By Mark Cox
One of the defining challenges of climate change is that its progress can be so gradual, you don’t really notice it happening. But there are exceptions.
The 14 majestic glaciers of northern Colorado are melting away at a precipitous rate. And that means they are providing a rare, real-time insight into the impact of global warming.
“These glaciers are the canary in the coal mine,” said Tom Bellinger, affiliate professor of Environmental Science in the Department of Earth and Atmospheric Sciences at Metropolitan State University of Denver. Because of their outlier status and limited size, he explained, we can measurably see them disappear year after year.
Among the hardest hit is St. Mary’s Glacier, situated at a popular hiking spot that Bellinger last visited four years ago. But things change quickly. “When I recently saw current (video) of the site,” he said, “I was amazed – and horrified – by how much it had shrunk in such little time.”
The diminished glaciers, along with an emergency water shortage on the Colorado River, indicate how global warming is hitting the Centennial State. “As things dry out in Colorado,” Bellinger said, “we’re seeing more extreme droughts and dust storms, which then impact further on the glaciers and compound the problem.”
If the outlook really is so bleak, then how long do these historic landmarks – part of Colorado’s natural ecology – have left? “Sadly, some of the smaller glaciers will probably be gone completely in 10 to 20 years,” Bellinger said, “while the larger ones might last for another 60 years.”
That’s bad news for Front Range water supplies. Glaciers are an important water source for Boulder and Denver – metropolitan hubs with growing populations. Their retreat will mean lower river flows, which will negatively impact agriculture, aquatic life, fisheries and soil moisture, while leading to increased competition for water rights.
While we’ll always get some water from snowpack in the Rocky Mountains, Bellinger explained, that melts earlier in the year and can’t be counted on in the latter, colder months.
“The key benefit of the glaciers is that they pass water along to the rivers all year long,” Bellinger said.
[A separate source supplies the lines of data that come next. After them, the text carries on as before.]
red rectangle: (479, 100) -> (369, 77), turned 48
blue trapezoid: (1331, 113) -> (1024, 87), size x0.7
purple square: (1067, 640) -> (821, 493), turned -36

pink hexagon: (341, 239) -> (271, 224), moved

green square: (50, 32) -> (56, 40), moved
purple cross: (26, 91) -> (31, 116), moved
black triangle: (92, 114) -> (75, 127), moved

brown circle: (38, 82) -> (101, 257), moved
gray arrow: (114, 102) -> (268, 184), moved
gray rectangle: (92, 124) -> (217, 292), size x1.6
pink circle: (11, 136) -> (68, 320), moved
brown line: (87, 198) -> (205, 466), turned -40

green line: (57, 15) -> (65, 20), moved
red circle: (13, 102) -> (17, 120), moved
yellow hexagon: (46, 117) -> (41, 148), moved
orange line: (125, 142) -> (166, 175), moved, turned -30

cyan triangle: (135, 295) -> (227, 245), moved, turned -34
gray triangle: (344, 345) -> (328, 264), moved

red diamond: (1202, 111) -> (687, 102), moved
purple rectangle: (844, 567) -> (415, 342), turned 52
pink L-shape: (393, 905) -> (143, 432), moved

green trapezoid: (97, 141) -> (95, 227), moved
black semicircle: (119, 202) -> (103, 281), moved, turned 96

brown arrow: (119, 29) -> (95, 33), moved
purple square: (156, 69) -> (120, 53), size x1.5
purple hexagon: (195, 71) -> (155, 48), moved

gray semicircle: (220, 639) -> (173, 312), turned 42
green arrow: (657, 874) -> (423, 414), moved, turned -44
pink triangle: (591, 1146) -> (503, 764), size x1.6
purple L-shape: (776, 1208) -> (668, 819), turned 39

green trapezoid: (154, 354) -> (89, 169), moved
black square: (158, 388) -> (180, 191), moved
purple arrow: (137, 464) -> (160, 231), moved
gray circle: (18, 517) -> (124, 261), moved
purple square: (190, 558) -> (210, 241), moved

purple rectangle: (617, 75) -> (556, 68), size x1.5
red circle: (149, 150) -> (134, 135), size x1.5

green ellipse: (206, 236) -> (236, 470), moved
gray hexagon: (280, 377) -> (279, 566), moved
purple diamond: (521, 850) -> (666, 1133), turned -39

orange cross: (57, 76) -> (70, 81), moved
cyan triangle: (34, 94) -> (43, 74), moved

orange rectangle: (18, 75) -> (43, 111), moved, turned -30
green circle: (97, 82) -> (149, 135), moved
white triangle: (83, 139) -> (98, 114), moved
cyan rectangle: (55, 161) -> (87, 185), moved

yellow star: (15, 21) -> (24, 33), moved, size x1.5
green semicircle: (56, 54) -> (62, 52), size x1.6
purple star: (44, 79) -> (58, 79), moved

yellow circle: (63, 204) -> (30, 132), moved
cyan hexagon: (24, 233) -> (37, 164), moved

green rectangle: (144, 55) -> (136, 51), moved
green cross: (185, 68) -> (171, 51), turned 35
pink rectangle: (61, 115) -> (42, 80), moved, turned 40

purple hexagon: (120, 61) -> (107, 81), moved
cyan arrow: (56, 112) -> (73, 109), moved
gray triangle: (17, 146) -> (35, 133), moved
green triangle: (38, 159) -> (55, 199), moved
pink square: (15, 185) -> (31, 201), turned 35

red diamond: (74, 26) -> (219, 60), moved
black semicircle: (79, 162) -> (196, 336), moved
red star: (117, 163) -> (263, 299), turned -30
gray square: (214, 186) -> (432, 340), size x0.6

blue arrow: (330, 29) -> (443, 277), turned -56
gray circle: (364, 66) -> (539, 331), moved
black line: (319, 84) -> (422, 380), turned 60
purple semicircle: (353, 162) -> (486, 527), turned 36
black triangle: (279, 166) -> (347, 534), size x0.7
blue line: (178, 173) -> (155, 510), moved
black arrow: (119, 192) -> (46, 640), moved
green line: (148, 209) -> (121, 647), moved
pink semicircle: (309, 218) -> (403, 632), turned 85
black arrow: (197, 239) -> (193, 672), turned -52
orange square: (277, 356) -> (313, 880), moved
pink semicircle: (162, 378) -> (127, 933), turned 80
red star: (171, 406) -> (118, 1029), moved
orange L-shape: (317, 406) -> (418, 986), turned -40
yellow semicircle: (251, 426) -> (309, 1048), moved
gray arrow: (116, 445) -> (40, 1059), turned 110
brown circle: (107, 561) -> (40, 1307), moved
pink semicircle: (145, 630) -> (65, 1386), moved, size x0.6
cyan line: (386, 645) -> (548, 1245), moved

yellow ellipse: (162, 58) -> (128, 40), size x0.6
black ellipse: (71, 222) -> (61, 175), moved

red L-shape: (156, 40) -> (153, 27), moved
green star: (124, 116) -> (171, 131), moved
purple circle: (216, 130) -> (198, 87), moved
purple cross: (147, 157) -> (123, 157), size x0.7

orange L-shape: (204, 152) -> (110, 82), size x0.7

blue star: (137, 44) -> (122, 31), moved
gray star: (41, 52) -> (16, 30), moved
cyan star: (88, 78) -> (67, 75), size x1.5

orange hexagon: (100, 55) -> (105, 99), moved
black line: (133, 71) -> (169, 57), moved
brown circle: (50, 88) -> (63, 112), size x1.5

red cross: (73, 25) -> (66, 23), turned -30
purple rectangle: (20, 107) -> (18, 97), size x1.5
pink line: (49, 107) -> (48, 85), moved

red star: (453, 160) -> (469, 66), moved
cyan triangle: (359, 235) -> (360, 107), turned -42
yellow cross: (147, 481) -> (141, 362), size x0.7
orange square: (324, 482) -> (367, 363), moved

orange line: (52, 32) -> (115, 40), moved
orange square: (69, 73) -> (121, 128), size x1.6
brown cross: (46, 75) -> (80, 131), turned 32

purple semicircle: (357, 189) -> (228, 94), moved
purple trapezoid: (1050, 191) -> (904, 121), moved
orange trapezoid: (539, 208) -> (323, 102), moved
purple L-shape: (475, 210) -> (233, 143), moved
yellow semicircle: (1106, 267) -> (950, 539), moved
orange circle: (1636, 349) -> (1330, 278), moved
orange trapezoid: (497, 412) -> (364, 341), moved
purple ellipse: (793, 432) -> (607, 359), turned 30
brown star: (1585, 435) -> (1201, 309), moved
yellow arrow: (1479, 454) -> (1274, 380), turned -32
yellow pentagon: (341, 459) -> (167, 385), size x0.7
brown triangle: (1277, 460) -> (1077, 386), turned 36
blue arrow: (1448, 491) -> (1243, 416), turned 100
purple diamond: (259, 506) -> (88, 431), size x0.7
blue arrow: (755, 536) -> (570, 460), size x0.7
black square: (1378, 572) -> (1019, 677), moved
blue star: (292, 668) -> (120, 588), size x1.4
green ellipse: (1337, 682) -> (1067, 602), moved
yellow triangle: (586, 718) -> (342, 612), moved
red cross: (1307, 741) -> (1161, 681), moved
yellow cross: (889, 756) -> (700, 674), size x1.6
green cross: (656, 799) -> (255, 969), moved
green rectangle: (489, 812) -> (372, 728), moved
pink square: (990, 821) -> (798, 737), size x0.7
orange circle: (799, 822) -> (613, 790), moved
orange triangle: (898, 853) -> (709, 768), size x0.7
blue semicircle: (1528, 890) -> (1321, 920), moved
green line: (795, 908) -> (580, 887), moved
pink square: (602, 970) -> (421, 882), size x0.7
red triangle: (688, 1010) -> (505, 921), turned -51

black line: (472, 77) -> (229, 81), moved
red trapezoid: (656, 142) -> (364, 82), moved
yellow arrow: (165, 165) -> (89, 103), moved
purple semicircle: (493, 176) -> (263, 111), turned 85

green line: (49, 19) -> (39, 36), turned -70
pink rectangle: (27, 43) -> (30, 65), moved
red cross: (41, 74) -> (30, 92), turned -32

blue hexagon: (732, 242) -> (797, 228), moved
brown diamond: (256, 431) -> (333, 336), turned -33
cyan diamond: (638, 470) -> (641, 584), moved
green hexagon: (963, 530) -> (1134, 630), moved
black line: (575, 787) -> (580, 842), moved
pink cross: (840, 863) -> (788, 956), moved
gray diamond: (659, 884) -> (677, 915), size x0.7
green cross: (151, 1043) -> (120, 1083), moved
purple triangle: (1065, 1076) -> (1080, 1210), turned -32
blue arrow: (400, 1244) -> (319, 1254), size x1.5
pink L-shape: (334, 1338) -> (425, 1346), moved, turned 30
Without them, Coloradans would face a severely reduced water supply throughout the second half of the year. Cities would have to navigate severe restrictions and extra costs, and agriculture would be massively impacted.
“Believe me,” Bellinger said, “that is not a situation we want to be in.” He argues that we urgently need to stabilize or reverse the current damaging process because once the water cycle is disrupted, we will all suffer. “These disappearing glaciers are a bright, flashing warning sign,” he said, “and it’s high time we all took notice.”
Professor Tom Bellinger shares his insights on the greatest glaciers in the state.
It’s no wonder that this site is so popular. Although technically a semipermanent snowfield rather than an actual glacier (it’s a static body of snow as opposed to a moving river of ice), St. Mary’s is accessible, beautifully scenic and an easy drive for Denverites.
This pretty glacier sits in a cirque (a bowl-shaped depression in the side of a mountain) just below the rocky summit of Otis Peak and flows into a small lake. It’s undeniably beautiful, but given that it sits just below 12,000 feet above sea level and is hidden from view for most of the walk up, this is one view you’ll have to earn.
The largest (and maybe craggiest) glacier in Colorado once provided Boulder with much of its water, but it has lost 52% of its mass in the past century and continues to decline. While the site itself is closed to the public, a nearby trail will give you a majestic view of the glacier with the city as a backdrop.
The northernmost entry in our list is an incredibly picturesque cirque glacier, which feeds into several small alpine lakes. Situated on the east side of the Continental Divide, it’s a justifiably popular spot in an unbeatable location.
Half the joy of this route is in viewing the stunning scenery – lakes, wildflowers, rolling hills – on the way up. And once you’re up there at 11,920 feet, the glacier and the surrounding jagged peaks make for a jaw-dropping spectacle.